** DATA follows **
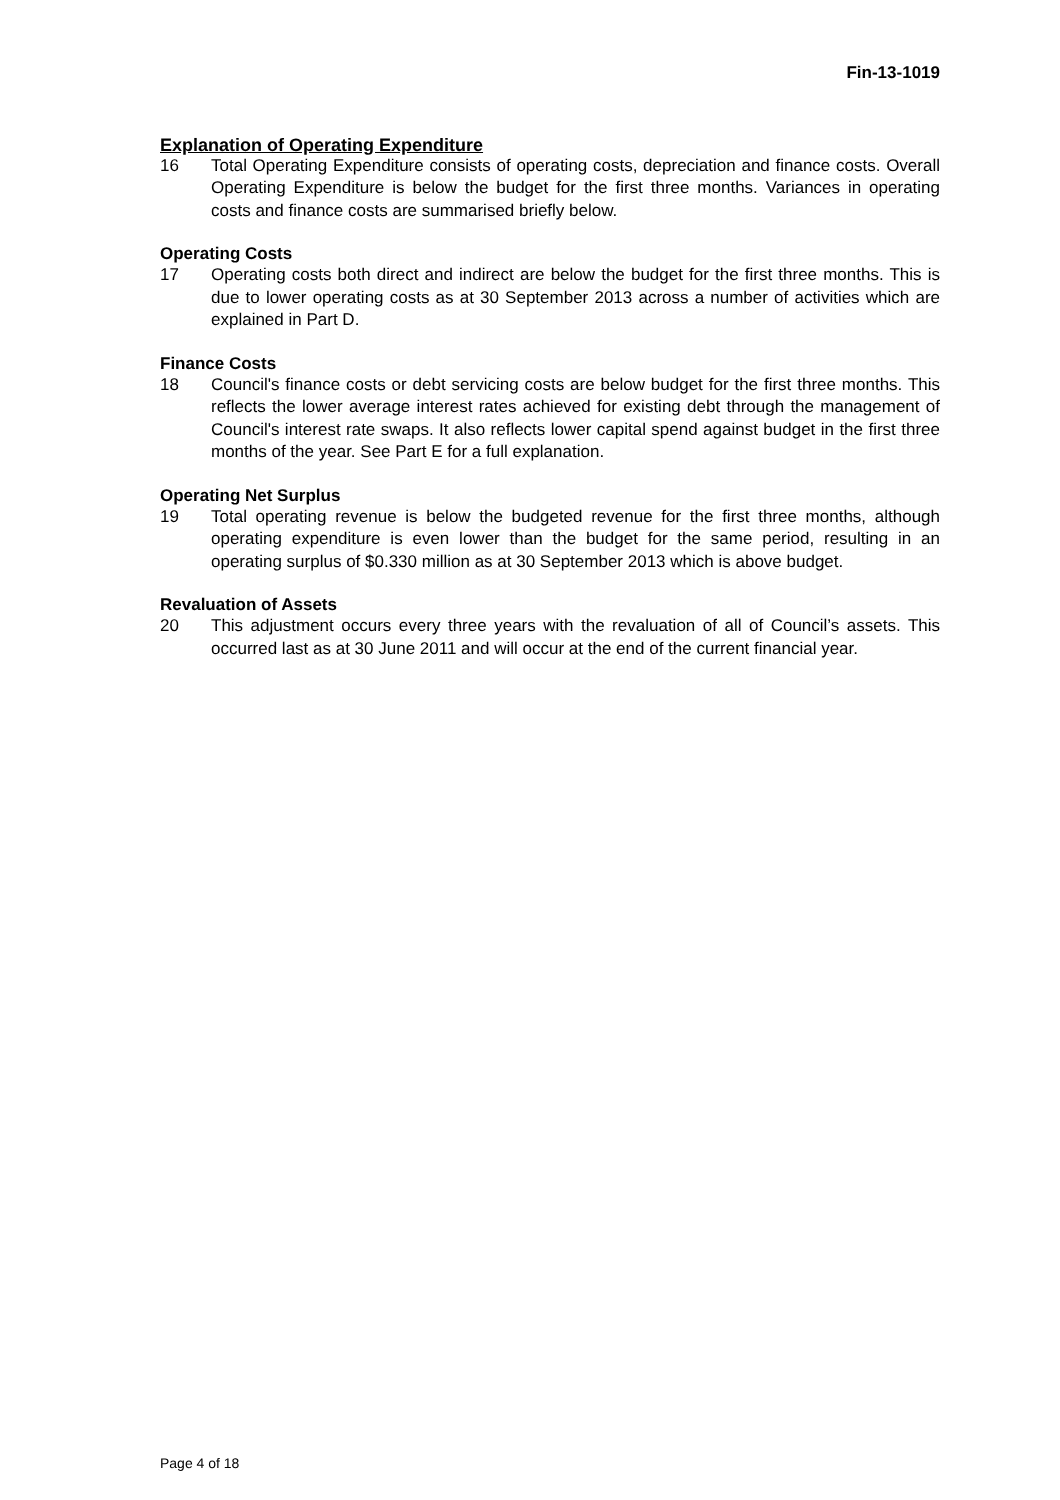Fin-13-1019
Explanation of Operating Expenditure
16 Total Operating Expenditure consists of operating costs, depreciation and finance costs. Overall Operating Expenditure is below the budget for the first three months. Variances in operating costs and finance costs are summarised briefly below.
Operating Costs
17 Operating costs both direct and indirect are below the budget for the first three months. This is due to lower operating costs as at 30 September 2013 across a number of activities which are explained in Part D.
Finance Costs
18 Council's finance costs or debt servicing costs are below budget for the first three months. This reflects the lower average interest rates achieved for existing debt through the management of Council's interest rate swaps. It also reflects lower capital spend against budget in the first three months of the year. See Part E for a full explanation.
Operating Net Surplus
19 Total operating revenue is below the budgeted revenue for the first three months, although operating expenditure is even lower than the budget for the same period, resulting in an operating surplus of $0.330 million as at 30 September 2013 which is above budget.
Revaluation of Assets
20 This adjustment occurs every three years with the revaluation of all of Council’s assets. This occurred last as at 30 June 2011 and will occur at the end of the current financial year.
Page 4 of 18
** End of DATA **
_YOUR TASK_.
The entries are to be transcribed word for word, without their images.

_SOLUTION FOR THIS PROBLEM_.
Fin-13-1019
Explanation of Operating Expenditure
16 Total Operating Expenditure consists of operating costs, depreciation and finance costs. Overall Operating Expenditure is below the budget for the first three months. Variances in operating costs and finance costs are summarised briefly below.
Operating Costs
17 Operating costs both direct and indirect are below the budget for the first three months. This is due to lower operating costs as at 30 September 2013 across a number of activities which are explained in Part D.
Finance Costs
18 Council's finance costs or debt servicing costs are below budget for the first three months. This reflects the lower average interest rates achieved for existing debt through the management of Council's interest rate swaps. It also reflects lower capital spend against budget in the first three months of the year. See Part E for a full explanation.
Operating Net Surplus
19 Total operating revenue is below the budgeted revenue for the first three months, although operating expenditure is even lower than the budget for the same period, resulting in an operating surplus of $0.330 million as at 30 September 2013 which is above budget.
Revaluation of Assets
20 This adjustment occurs every three years with the revaluation of all of Council’s assets. This occurred last as at 30 June 2011 and will occur at the end of the current financial year.
Page 4 of 18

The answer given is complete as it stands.